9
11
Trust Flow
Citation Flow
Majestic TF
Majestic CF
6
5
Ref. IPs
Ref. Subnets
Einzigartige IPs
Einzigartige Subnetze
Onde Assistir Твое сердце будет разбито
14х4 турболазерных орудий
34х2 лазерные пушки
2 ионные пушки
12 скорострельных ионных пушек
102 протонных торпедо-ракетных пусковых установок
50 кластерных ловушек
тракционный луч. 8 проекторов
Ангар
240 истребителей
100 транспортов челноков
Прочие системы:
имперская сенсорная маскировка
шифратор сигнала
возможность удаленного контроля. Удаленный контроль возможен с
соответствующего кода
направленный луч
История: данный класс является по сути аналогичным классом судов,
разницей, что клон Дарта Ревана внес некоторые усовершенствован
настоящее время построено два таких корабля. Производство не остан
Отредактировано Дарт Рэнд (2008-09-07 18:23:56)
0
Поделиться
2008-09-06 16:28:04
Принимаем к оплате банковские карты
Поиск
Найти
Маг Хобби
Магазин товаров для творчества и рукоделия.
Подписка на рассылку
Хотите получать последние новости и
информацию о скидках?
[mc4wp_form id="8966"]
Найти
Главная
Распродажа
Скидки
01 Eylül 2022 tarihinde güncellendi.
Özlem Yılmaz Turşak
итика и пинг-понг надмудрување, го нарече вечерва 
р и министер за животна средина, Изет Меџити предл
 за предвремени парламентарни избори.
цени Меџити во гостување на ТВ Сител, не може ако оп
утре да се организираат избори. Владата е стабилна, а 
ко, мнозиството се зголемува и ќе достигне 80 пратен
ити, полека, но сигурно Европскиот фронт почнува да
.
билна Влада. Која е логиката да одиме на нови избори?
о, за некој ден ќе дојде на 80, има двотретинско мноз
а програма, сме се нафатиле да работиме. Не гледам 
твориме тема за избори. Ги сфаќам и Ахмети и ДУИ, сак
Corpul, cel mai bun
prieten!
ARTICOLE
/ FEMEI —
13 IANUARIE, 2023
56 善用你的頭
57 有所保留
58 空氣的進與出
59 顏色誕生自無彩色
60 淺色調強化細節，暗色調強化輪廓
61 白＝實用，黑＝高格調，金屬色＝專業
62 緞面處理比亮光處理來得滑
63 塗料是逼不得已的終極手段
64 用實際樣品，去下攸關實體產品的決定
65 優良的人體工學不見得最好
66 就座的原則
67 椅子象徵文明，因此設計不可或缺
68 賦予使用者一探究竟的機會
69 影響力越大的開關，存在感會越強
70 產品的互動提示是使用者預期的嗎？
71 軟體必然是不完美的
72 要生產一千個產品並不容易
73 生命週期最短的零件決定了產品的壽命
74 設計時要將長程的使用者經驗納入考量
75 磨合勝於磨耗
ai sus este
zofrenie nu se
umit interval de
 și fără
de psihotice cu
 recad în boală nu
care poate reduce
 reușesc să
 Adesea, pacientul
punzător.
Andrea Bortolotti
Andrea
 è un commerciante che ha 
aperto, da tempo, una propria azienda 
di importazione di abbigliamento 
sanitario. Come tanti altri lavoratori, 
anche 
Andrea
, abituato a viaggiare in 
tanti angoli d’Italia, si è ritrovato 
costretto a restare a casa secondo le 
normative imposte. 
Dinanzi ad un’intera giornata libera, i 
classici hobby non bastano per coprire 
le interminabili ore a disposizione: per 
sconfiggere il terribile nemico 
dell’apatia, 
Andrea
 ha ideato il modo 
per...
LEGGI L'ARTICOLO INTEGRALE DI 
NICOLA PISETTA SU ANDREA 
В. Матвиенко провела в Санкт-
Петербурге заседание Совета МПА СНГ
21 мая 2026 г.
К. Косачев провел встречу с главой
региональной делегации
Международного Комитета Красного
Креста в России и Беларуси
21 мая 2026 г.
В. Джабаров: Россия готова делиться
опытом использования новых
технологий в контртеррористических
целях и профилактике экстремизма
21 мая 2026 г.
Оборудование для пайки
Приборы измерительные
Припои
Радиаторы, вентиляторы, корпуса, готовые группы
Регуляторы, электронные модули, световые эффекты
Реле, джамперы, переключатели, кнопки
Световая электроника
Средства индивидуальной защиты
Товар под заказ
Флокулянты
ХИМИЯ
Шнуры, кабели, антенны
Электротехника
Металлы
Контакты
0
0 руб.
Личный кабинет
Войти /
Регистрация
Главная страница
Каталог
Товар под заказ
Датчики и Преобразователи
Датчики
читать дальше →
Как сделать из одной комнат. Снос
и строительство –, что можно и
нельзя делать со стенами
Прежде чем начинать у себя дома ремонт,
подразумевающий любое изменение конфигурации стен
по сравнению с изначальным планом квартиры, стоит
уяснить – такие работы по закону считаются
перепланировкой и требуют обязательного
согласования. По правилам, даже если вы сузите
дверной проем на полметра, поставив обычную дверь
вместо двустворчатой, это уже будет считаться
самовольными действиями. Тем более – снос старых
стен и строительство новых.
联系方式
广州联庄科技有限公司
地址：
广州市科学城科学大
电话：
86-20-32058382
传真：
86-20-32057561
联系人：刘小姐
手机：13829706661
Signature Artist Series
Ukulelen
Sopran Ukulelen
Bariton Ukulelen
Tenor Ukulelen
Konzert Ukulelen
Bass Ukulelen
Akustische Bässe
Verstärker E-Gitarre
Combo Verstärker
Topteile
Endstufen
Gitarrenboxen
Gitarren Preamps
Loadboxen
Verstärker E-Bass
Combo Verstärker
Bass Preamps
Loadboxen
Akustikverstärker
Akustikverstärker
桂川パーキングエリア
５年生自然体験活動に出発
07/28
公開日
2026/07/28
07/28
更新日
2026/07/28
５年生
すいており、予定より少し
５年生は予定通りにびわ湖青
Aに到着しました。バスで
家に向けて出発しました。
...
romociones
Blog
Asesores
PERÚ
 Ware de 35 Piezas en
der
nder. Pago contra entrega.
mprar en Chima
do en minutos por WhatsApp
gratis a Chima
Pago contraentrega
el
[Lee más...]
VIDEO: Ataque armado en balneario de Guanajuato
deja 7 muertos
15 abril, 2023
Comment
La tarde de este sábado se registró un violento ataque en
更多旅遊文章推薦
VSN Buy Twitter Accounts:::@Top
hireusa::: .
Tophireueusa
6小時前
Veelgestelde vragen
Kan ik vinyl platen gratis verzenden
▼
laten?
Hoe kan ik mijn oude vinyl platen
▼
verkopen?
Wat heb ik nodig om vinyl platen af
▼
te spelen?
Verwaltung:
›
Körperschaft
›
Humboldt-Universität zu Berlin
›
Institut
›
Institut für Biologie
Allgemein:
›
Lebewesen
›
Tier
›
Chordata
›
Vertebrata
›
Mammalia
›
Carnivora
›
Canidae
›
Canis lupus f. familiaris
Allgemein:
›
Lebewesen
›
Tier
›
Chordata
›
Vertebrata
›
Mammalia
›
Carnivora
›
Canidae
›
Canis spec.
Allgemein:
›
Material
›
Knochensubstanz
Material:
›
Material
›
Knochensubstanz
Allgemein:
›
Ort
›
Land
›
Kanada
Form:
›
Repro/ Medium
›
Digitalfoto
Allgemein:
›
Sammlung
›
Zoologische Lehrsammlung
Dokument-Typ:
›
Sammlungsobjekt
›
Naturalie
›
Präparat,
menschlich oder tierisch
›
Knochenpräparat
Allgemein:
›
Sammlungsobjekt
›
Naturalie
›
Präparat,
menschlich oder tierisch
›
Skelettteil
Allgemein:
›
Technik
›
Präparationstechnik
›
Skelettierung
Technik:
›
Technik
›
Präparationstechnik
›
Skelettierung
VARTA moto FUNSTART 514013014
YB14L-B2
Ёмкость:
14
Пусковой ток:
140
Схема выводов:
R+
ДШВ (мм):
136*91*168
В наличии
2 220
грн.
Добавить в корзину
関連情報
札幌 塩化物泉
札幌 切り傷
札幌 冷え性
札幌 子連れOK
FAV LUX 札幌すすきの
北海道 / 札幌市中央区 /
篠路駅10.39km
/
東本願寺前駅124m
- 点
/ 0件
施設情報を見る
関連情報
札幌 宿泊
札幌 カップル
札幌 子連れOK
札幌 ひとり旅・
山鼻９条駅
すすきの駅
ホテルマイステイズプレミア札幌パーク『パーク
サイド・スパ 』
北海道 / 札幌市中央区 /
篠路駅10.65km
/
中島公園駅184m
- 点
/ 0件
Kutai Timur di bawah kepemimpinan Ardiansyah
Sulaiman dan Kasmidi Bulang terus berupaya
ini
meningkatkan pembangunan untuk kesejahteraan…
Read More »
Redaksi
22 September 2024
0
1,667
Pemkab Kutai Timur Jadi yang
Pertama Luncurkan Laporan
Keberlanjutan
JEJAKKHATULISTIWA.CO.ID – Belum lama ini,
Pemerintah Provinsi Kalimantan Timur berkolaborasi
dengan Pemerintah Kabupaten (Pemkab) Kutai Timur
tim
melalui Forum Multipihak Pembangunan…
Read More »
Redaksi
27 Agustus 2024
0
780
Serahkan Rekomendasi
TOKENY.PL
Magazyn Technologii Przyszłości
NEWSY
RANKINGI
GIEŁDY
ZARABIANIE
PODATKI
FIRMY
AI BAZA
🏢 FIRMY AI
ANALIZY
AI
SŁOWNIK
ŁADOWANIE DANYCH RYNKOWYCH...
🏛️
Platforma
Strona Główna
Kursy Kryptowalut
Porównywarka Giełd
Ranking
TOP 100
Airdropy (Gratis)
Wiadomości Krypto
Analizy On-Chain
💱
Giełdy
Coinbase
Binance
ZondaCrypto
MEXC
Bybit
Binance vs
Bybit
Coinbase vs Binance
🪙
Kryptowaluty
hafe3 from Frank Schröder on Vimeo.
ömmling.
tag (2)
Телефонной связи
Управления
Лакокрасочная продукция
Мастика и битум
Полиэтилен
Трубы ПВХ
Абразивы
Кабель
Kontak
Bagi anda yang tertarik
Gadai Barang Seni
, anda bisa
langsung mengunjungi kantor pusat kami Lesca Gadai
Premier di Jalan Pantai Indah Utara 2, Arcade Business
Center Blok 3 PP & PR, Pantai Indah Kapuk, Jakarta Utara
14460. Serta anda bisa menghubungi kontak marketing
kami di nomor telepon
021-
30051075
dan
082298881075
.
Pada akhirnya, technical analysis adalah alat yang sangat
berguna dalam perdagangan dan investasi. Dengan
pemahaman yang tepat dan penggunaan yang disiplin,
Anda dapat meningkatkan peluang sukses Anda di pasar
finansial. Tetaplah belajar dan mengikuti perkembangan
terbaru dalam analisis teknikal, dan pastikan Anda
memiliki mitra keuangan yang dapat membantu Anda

◆ ◆ ◆ ◆ ◆

[What you should do] Copy the rows word for word, from the start through the line that contains "50 кластерных ловушек", including that line.

[Result]
9
11
Trust Flow
Citation Flow
Majestic TF
Majestic CF
6
5
Ref. IPs
Ref. Subnets
Einzigartige IPs
Einzigartige Subnetze
Onde Assistir Твое сердце будет разбито
14х4 турболазерных орудий
34х2 лазерные пушки
2 ионные пушки
12 скорострельных ионных пушек
102 протонных торпедо-ракетных пусковых установок
50 кластерных ловушек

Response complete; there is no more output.